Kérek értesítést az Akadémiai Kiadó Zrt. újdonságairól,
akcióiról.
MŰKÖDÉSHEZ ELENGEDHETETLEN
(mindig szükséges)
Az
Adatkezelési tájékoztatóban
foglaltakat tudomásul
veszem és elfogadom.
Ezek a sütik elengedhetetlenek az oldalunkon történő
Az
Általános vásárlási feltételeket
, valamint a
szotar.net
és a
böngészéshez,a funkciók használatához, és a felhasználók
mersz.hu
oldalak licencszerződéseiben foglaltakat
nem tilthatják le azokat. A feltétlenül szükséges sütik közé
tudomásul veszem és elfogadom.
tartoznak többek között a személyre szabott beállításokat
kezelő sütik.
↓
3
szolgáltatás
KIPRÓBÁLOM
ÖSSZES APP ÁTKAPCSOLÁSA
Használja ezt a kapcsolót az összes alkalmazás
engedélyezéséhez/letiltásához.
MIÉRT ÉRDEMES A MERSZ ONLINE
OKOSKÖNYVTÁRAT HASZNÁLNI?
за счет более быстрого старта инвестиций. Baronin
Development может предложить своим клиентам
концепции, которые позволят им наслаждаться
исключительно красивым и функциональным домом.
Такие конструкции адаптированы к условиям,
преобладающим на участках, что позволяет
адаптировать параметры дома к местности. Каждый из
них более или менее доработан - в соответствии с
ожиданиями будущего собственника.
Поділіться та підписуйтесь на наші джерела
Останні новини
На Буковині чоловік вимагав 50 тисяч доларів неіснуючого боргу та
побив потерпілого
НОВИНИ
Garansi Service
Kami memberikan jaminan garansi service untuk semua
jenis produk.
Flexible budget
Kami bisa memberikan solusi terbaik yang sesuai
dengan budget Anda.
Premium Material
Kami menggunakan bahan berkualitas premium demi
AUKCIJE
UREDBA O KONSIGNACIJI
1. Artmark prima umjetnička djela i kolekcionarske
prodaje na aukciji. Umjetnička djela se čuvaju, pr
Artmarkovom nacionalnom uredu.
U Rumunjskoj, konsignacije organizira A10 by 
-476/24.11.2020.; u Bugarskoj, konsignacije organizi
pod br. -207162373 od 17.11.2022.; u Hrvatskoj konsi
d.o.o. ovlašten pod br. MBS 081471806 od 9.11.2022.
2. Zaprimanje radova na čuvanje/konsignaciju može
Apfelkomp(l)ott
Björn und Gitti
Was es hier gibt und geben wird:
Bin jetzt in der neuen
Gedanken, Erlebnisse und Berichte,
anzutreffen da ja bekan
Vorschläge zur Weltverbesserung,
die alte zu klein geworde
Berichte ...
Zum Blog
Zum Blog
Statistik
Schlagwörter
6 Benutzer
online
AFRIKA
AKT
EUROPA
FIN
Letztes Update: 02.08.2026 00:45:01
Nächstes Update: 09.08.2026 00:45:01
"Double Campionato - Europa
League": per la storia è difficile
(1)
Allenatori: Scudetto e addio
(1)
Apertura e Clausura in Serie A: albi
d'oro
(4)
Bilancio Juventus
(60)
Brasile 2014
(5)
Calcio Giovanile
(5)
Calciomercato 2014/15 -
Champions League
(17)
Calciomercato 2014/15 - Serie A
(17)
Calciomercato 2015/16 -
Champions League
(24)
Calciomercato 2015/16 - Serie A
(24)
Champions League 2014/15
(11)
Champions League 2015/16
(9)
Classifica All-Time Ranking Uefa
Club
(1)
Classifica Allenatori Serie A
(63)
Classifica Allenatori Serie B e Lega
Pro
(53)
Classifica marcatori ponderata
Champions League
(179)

===============

* Task to complete: Set down, exactly as they appear above, all lines from the one that has "исключительно красивым и" down to the one that has "Premium Material", including those two and no others.

* Task solution:
исключительно красивым и функциональным домом.
Такие конструкции адаптированы к условиям,
преобладающим на участках, что позволяет
адаптировать параметры дома к местности. Каждый из
них более или менее доработан - в соответствии с
ожиданиями будущего собственника.
Поділіться та підписуйтесь на наші джерела
Останні новини
На Буковині чоловік вимагав 50 тисяч доларів неіснуючого боргу та
побив потерпілого
НОВИНИ
Garansi Service
Kami memberikan jaminan garansi service untuk semua
jenis produk.
Flexible budget
Kami bisa memberikan solusi terbaik yang sesuai
dengan budget Anda.
Premium Material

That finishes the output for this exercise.